Шуру охватила его за шею, целуя.

- Что говорит эта женщина! Я женат. Не подходи, не прикасайся, не целуй, заслюнявила все лицо! Нападение на председателя колхоза! Провокация!

- Эх, бедняжка, что ж это он убегает, когда его целует женщина? Что такое "провокация"? Дура я, что люблю такого, как ты. Не приходи больше. А я-то каждый день ломаю свой телевизор-радио, чтобы видеть твое лицо. А оказывается, вон ты каков. Руки-ноги не свои. Бедняга, точно вязанка камыша! Вот дверь. Уходи. Не возвращайся больше. Если придешь, переломаю ноги!

Шуру распахнула дверь, вытолкала Серкебая. О-о, будь она неладна, - обида, полученная от Шуру, оказывалась равной той обиде, которую нанесла ему Аруке во время бегства в шестнадцатом году.

Дверь за его спиной с силой захлопнулась. А не получится ли так, что все двери окажутся закрытыми для Серкебая? Почему? Какая вина тяготит его?

Серкебай оглянулся - увидел, что в окно Шуру совсем по-девичьи кокетливо смотрит на него. И нос вовсе не на боку… Серкебай остановился. Ему захотелось вернуться. Может быть, здесь то, что он ищет? А что он искал? Ведь он уверял, будто доволен своей судьбой… Откуда появилось это чувство?.. Разве его любовь к Бурмакан - ложь? Когда он говорил, что любит Бурмакан? Еще тогда, когда в первый раз заговорил с ней? Нет. Должно быть, в какой-то другой раз… Тогда он сидел, опустив голову, не смея поднять глаз, сидел краснея, стыдясь и робея… А после этого - когда же он сказал? Разве обязательно говорить, что любишь? А что, если не говорить, если хранить любовь в душе? Выражать свою любовь отношением? Любить… Любить человека по имени Серкебай… Интересно. Вообще любил ли этот человек какую-нибудь женщину? А Шуру? Может быть, и любил. Хотя разве это любовь? Всякий раз, когда у нее в доме что-нибудь ломалось, получал возможность краешком глаза поглядеть на нее, а потом вздыхал про себя. Да, вздыхал. На глаза навертывались слезы. При чем тут глаза? В сердце… в сердце рождалось сладкое ощущение. Он и сам не знал, что это такое… Когда Шуру отворачивалась, ласково глядел на нее, но стоило ей обернуться - напускал неприступный вид, хмурился… Не хотел обнажить скрытое в сердце. Ему казалось, что если она заметит - ничего доброго все равно не выйдет. Были такие дни, когда Шуру не звала его к себе. Тогда он сам проходил мимо ее окон, поглядывал вопрошающе, не выйдет ли она, проходил, кашлем или разговором давая знать о себе. Бурмакан все видела, при случае повторяла язвительно: "Сходил бы починить у Шуру…" Серкебай, слыша такое, подпрыгивал, точно блоха. Правда, хотя внешне возмущался, в душе даже ждал, чтобы жена говорила ему о ней… И жена сердилась, чувствуя его ожидание. И это вошло в привычку в отношениях между ними. Случалось, они пререкались на глазах у других, однако никто не придавал их ссорам значения. И вот теперь всплыло, сказало о себе чувство, которое столько лет таилось в его душе, так было запрятано… Серкебай боязливо следил за окном. Несчастная Шуру… посягнувшая на чужое счастье, будь она неладна… Ну как ей быть, женщине, у которой желания перелились через край души… Смотри-ка, даже не принимает в расчет то, что ему уже семьдесят, все глядит на него с ожиданием. Должно быть, это настоящая любовь. Это не шутка.

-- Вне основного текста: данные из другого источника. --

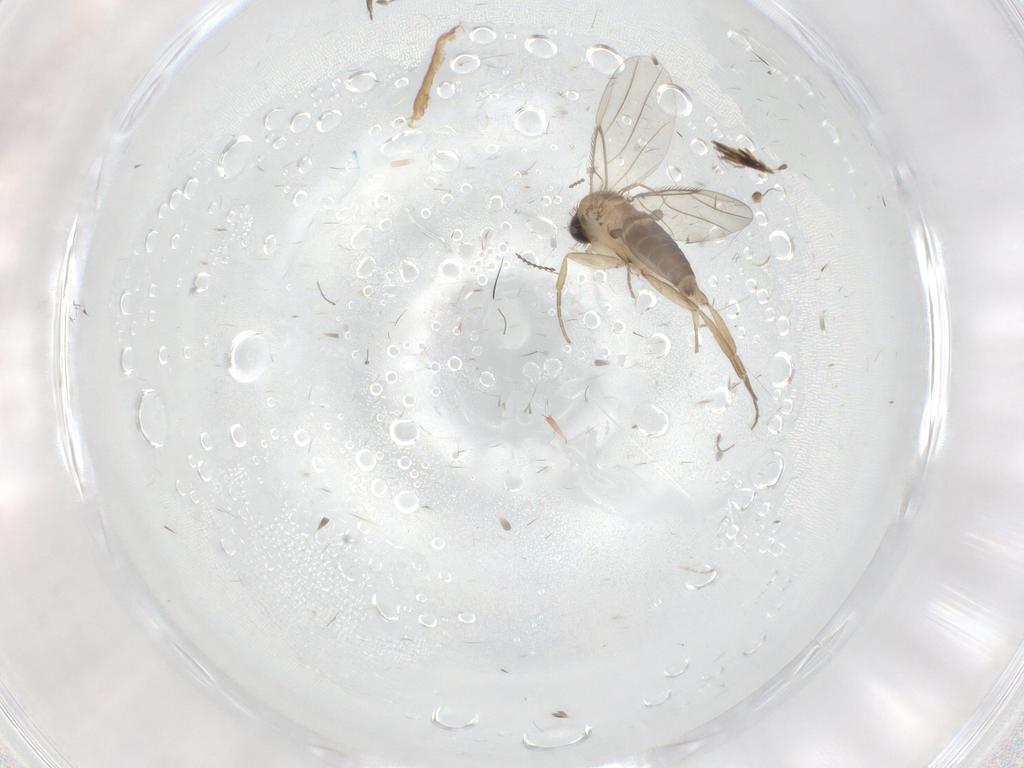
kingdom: Animalia
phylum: Arthropoda
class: Insecta
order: Diptera
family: Phoridae
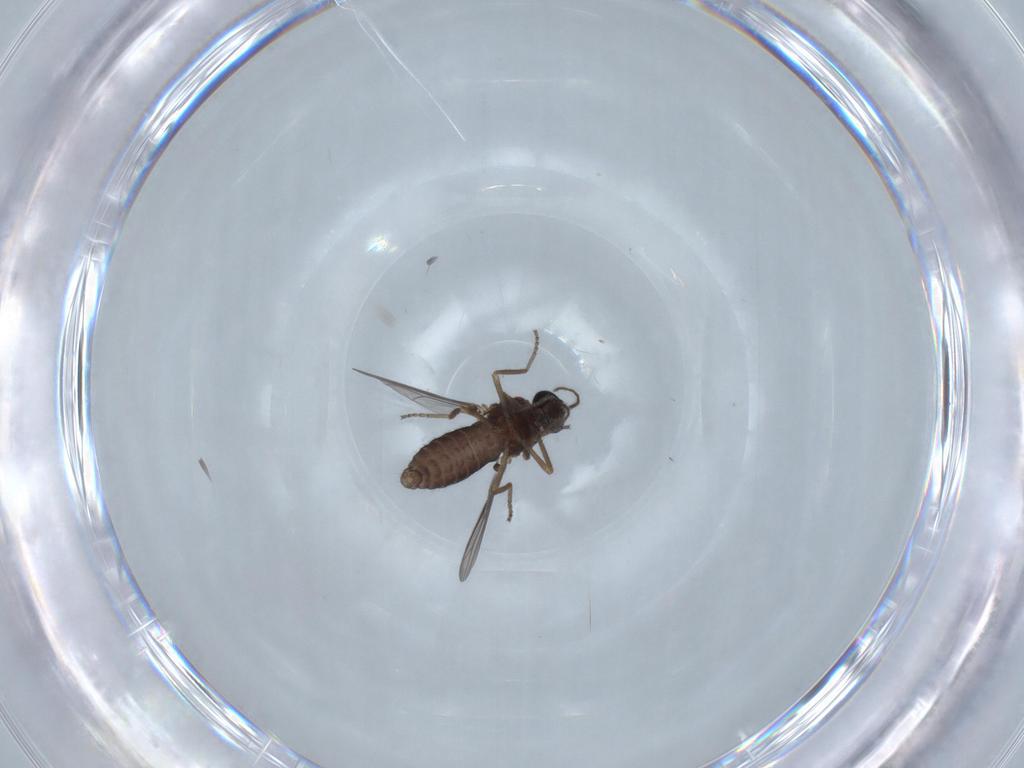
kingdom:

Вернуться или нет? И горькое, и сладкое на сердце, мысль мечется в растерянности. Глаза Шуру не отпускают…

Он не решается отворить ту самую дверь, куда мог входить не таясь, когда хотел, хоть днем, хоть ночью? Что же это? Гнев Шуру сильнее его власти? Разве Шуру умеет сердиться? Неужели это настоящее чувство? Оказывается, чувство рано или поздно выходит наружу. Ну и пусть выходит - какая разница? Одно дело, если бы случилось в молодые годы, а теперь, когда старость сковала поясницу, стать посмешищем среди людей, добычей сплетников!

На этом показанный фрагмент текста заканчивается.